Мудрёное было это утро. Только началась первая пара, как в аудиторию заглянул наш декан, доцент Филимонов, за ним вошёл какой-то тип в крашеном свитере из ангорской шерсти.

– Прошу прощения, Николай Саввич, – извинился он перед Семёновым. – Разрешите оторвать вас на одну минуточку от темы занятий.

Семёнов ничего не ответил. Только сделал неопределённый жест, из которого было ясно: ну, конечно, начальству всё дозволено!

– Опять кровь, наверное, кому-то срочно понадобилась, – высказал предположение Хрусталёв.

На этот раз он ошибся.

– Как вас представить? – спросил декан человека в свитере.

– Я сам представлюсь, – деликатно улыбнулся он и повернулся к нам лицом.

– Товарищи студенты, – сказал гость. – Я помощник режиссёра, работаю на «Мосфильме». Все вы знаете, что в окрестностях вашего города вместе с итальянскими коллегами мы снимаем эпизоды фильма с условным названием «Подсолнухи». Так вот, я к вам за помощью. Нужны статисты для массовых сцен.

Поток замер. Девушки полезли в сумочки за импортной косметикой, пудреницами и помадой.

– Женщин прошу не беспокоиться, – поднял руку человек с «Мосфильма». – Нам нужны десять-двенадцать человек, молодых мужчин. Худых, небритых… Короче, похожих на итальянцев.

– А как же с учёбой? – спросил Хрусталёв с места.

– Тут можете не волноваться. В деканате нам пошли навстречу. Ваш декан отпускает артистов на неделю. То есть те, кого я отберу, на целую неделю освобождаются от занятий. Искусство, так сказать, требует жертв…
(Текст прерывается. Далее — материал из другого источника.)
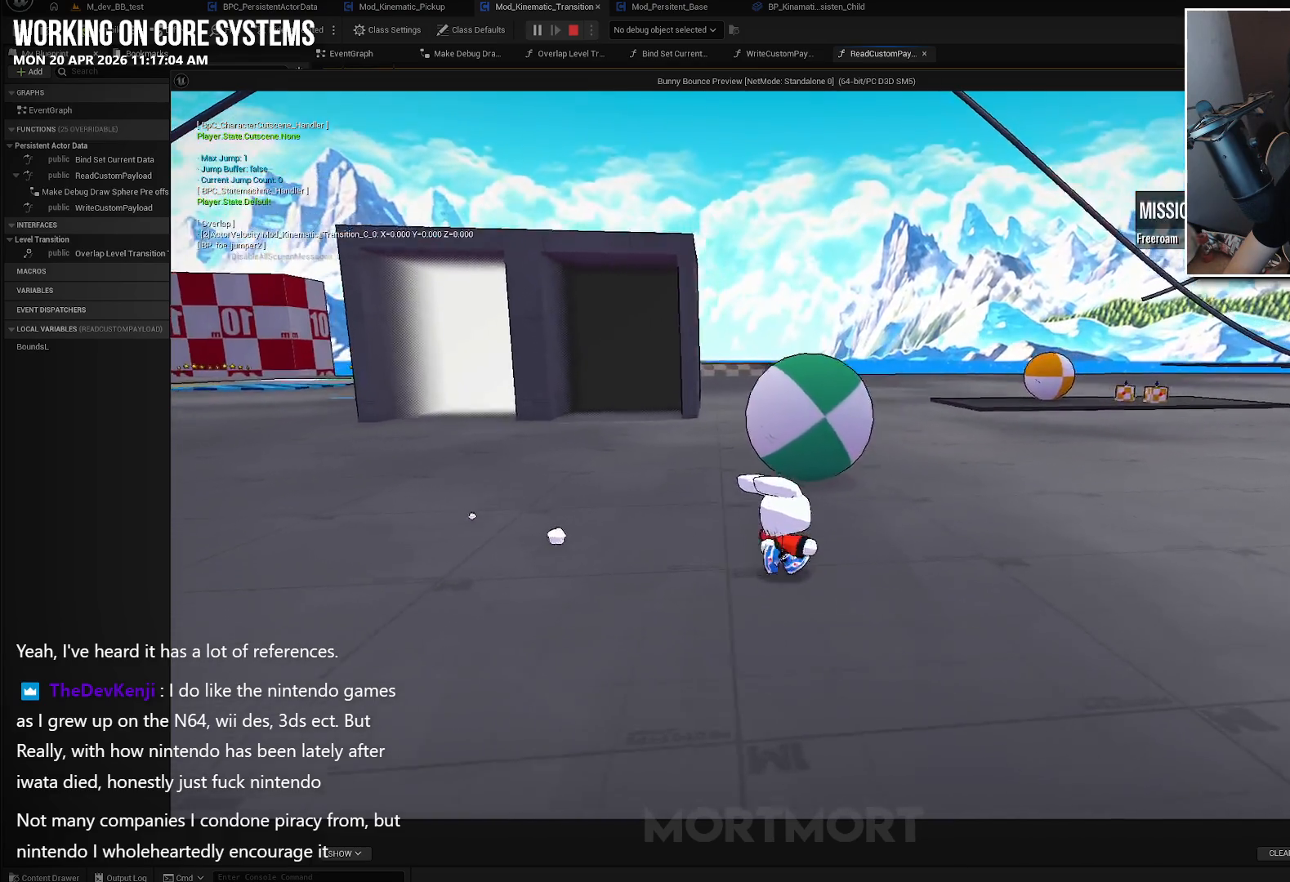
{"buttons": [], "left_stick": "up", "right_stick": "left", "events": [[184, "left_stick", "up-right"], [367, "left_stick", "up"]]}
Кто-то в нашей аудитории хлипко зааплодировал.

– Более того, – подняв руку, будто успокаивал обрадованную аудиторию, продолжил помреж. – Кто подойдёт под итальянский стандарт, те буду платить за съёмочный день от трёх до семи рублей. В зависимости от крепости мороза.

Я рассеяно слушал помрежа, машинально рисуя на полях конспекта женскую головку, отдалённо напоминавшую профиль Лены.

– Вопрос можно? – поднял руку Виталик.

– Пожалуйста.

– А что такое – «итальянский стандарт»?

– Мы будем снимать взвод итальянских солдат, – ответил человек из «Мосфильма». – Командира взвода играет Марчелло Мастрояни. Ну, а сам взвод, вы меня понимаете, везти сюда, на Волгу, из Италии было бы накладно. Да и морозы нынче у нас не для южных людей. Поэтому, повторяю для невнимательных слушателей, нам нужен итальянский типаж – худощавые брюнеты. Ну, как вы, молодой человек. Или лучше вот ваш сосед, – тут он тыкнул пальцем в меня. – Этот небритый парень вполне подойдёт для солдата разбитого на голову взвода итальянских солдат.

Я вздрогнул, когда помреж тыкнул в меня пальцем. Он будто прицеливался в меня из воображаемого пистолета.

– Спасибо, амиго, – сказал Виталик и, садясь рядом со мной, тыкнул меня в бок пальцем. – Ты, оказывается, типаж, Сашка!
    – Дорогой! – елейным голоском сказал Пуринашвили. – А рыжие итальянцы бывают?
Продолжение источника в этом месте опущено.